Art plastique

Hervé Lénervé

Quand on ne se plait pas, il est rare qu’on plaise aux autres.

Dans la clinique privée du bois dorée, une patiente alitée, attend, agitée, fébrilement la venue de son chirurgien préféré.  

Il entre en trombe suivie de son staff d'étudiants dans la chambre number 13.

- Bonjour madame Pichon ! Alors, prête pour le grand jour ???

- Oh, oui, docteur, je suis toute excitée comme une jouvencelle à son premier bal. Quoiqu'un peu anxieuse, quand même, la pucelle.

- Moi aussi, chère petite madame. Car nous, les chirurgiens de l'art, nous ne savons jamais, jusqu'à l'ultime coup de scalpel, si nous avons créé un Michel Ange ou un Picasso ?

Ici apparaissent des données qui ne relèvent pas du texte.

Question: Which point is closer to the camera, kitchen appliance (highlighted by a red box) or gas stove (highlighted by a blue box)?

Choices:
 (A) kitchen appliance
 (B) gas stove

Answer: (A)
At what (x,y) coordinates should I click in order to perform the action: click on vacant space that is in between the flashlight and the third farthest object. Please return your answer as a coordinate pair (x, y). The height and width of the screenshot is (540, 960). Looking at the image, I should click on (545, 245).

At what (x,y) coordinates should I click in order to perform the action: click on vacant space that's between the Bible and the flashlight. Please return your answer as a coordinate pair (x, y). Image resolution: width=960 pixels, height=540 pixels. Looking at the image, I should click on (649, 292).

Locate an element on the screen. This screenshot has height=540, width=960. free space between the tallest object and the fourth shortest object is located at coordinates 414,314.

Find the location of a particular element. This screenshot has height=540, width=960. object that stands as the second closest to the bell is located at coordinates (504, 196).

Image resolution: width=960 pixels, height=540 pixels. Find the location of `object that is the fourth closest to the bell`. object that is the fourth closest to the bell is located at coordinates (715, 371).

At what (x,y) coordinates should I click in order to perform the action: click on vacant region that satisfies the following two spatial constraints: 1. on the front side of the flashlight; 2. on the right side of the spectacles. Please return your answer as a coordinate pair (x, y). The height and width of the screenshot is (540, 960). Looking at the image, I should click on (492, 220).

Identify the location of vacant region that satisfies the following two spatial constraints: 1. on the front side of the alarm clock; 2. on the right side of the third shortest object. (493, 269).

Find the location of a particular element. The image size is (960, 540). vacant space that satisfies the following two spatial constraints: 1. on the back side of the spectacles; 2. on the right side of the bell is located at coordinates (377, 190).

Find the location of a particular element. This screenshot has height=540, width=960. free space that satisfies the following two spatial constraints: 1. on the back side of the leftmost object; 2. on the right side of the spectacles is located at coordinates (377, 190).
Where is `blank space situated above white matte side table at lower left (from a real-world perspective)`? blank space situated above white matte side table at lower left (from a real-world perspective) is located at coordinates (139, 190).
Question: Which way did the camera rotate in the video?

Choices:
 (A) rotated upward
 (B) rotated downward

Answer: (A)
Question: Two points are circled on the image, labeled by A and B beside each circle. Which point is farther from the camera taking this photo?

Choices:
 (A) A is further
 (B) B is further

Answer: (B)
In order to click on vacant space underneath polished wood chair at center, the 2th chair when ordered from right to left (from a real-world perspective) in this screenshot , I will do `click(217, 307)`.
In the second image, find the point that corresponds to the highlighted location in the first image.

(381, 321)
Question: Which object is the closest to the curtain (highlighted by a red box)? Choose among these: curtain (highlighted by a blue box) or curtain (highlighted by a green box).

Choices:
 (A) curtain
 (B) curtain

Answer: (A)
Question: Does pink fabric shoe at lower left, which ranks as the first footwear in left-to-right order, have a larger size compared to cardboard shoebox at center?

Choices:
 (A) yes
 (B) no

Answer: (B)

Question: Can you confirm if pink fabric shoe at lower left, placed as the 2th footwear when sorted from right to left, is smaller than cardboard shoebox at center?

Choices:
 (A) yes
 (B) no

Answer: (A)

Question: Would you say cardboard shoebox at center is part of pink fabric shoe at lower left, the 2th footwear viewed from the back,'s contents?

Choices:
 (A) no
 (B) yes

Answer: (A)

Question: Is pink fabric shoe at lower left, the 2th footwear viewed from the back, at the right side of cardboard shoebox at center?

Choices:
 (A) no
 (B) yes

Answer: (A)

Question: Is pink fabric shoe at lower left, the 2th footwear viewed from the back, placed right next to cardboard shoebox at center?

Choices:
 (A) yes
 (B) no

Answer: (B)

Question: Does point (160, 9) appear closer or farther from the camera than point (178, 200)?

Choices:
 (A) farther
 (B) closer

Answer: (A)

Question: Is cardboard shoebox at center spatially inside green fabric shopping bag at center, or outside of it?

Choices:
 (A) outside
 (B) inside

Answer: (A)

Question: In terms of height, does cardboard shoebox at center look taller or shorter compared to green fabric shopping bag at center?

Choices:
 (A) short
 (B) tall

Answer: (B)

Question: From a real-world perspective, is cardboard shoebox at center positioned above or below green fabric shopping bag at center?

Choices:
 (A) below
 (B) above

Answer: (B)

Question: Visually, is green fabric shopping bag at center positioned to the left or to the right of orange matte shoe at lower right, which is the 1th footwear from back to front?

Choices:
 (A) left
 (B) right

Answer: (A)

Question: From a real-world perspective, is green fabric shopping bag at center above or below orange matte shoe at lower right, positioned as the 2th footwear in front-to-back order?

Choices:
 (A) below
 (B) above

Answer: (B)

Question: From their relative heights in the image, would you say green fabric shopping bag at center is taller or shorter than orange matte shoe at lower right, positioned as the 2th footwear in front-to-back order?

- Vous me faites peur, Docteur.

- Ne vous inquiétez pas, petite madame. Je ne suis pas fan du cubisme et je vous ai travaillée avec beaucoup d'application, comme le sculpteur, qui de la boue fangeuse de la soue, fait émerger la grâce de l'âme pure du cristal. J'ai toute confiance dans mon résultat. Bien infirmière, déballez-moi ce chef d'œuvre, s'il vous plait.

Suspens !

Une page de Pub.

Madame Pichon essaie de voir sa nouvelle tête dans les yeux écarquillés de l'aréopage qui l'entoure.

- Voyez, jeunes gens, les tissus n'ont pas encore retrouvé toute leur élasticité.

- Ni leurs places non plus, Docteur.

- C'est normal, ce n'est pas encore sec, ça va revenir dans un laps de temps.

- Combien de temps ?

- Quelques laps.

- Regardez, en inclinant la tête de trois quart, comme ça, non ? Ah non, pas mieux !

 - Puis, Docteur, il faut la voir avec la lumière du jour.

- Vous avez raison, diminuez-moi l'intensité de ces spots, on est ébloui, ici. On n'est pas à un vernissage.

Suspens insoutenable !

Une autre page de Pub.

- Pourrais-je avoir un miroir, s'il vous plait ? Tout de suite, maintenant ! ! !

- Bien sûr, petite madame, je comprends votre fébrilité. Allez me chercher un miroir, jeunes gens !

- Le dernier a été cassé par votre dernière patiente, Docteur.

- C'est vrai, je me souviens. Il a fallu que je lui recousisse tous les poings par trente points de suture. Petite madame, on va vous aider à aller jusqu'à la salle de bain.

Suspens insoutenable !

Interlude, y'a plus de Pub.

- Alors, Madame Pichon, heureuse ?

- C'est qui la dame, là ?

- Votre réaction est tout à fait normale. Quand on change d'apparence, il faut un temps pour s'y faire, se reconnaître et s'accepter. C'est un processus tout à fait normal ! Déconstruction, reconstruction.

- De combien de temps, le processus ?

- Ha, ha, vous avez le sens de l'humour, petite madame. C'est bien, il en faut ! Vous devez faire le deuil de votre ancienne apparence pour pouvoir accepter de la regretter. Maintenant, dites-vous, qu'il faut aussi vous voir chez vous, dans vos meubles, cela change tout.

- Vous croyez ?

- Evidemment ! En attendant, vous pouvez toujours changer de mobilier. Moi je vous verrais bien avec de l'art déco rococo et beaucoup de clair-obscur. Je connais un très bon décorateur d'intérieur, si vous voulez ?

- Honnêtement, je ne sais pas trop si j'ai envie de faire entrer la dame chez moi. Elle a un air méchant, fourbe et sadique. Elle va surement me voler mes bijoux.

- Pas du tout. Bien sûr, là, vous ne pouvez pas encore sourire à cause des vis, mais dans une petite semaine, vous verrez, vous serez les meilleures copines du monde.

- Mais les vis, vous allez les enlever ?

- Non, elles vont rouiller et tomber toutes seules.

- Bien, je vais me reposer un petit instant, à présent, Docteur. Vous pouvez éteindre la lumière en sortant, s'il vous plait.

Bien sûr ! N'oubliez pas de voir avec le secrétariat pour mes honoraires.

Pub de fin, j'en avais gardé une pour la soif.